Crafting in Scouts Set Tone for Career in Design
By Carleton Varney- Special to the Palm Beach Daily News
I was, once upon a time, a Boy Scout. I don’t remember how many merit badges I earned, but I do recall that one of my duties as a scout was to serve as a Cub Scout leader. I was dressed in my olive green uniform, while the cubs in my pack were dressed in blue. Dressing in a uniform reinforced scouting ideals of unity and equality.
My sister, Vivian, who was a Girl Scout, earned every merit badge possible, and I remember how proud she was to sew each new round badge to her sash. I remember the days when I helped my sister sell carton after carton of Girl Scout cookies to neighbors, schoolteachers and customers who visited my dad’s business.
I also remember crafting with my cubs. I believe those crafting lessons helped lead to my days as a decorator. Teaching woodworking to young boys — making a tie rack, book ends or a wall plaque on which alphabet letters, made of strands of spaghetti, were applied — was a beginning of my love of design. We also created designs with colorful marbles — yes, the marbles I played with and sometimes lost to a friend.

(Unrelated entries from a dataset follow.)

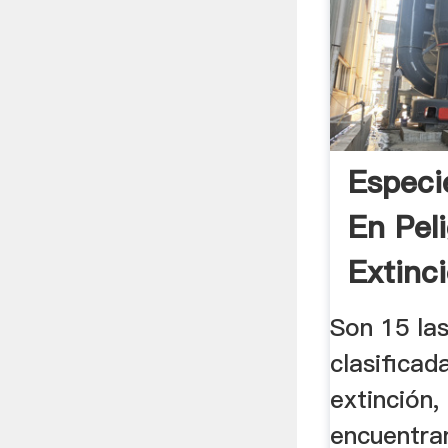
Especi
En Pel
Extinci
Son 15 la
clasificad
extinción,
encuentra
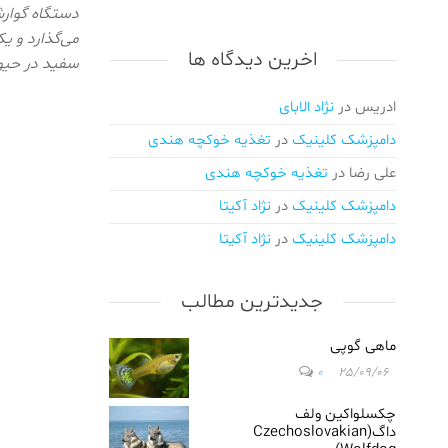
اهلی/
دستگاه گوار
واکسیناسیون
می‌گذارد و ی
اخرین دیدگاه ها
و انگل
سفید در حیو
زدایی/
ویزیت
ادریس
در
نژاد الابای
درمحل/اعزام
دامپزشک کلینیک
در
تغذیه خوکچه هندی
دامپزشک در
محل/
علی رضا
در
تغذیه خوکچه هندی
دامپزشکی
دامپزشک کلینیک
در
نژاد آکیتا
در کرج/
دامپزشکی
دامپزشک کلینیک
در
نژاد آکیتا
در ملارد/
دامپزشکی
جدیدترین مطالب
در گلشهر/
دامپزشکی
در مهرویلا/
ماهی گوپی
دامپزشکی
0
25/09/06
در عظیمه
کرج/
چکسلواکین ولف
دامپزشکی
داگ(Czechoslovakian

Today, you can often find homemade crafts at county fairs and green markets. One of the fair crafts that I like are old mullion windows in which the glass panes have painted by artists to depict scenes such as seascapes. You can bring one of those painted windows back to your home in the city and dream of days spent at the seashore. I have one in my New York City apartment, and it always reminds me of Palm Beach.
I often think of crafting when decorating. Think, for instance, of wallpapering a powder room with old Life Magazine covers, maybe from the year you were born. Or why not decorate an old suitcase, a lamp base or even a side table with decoupage? Decoupage is one of the crafts I taught my cub scouts, way back when.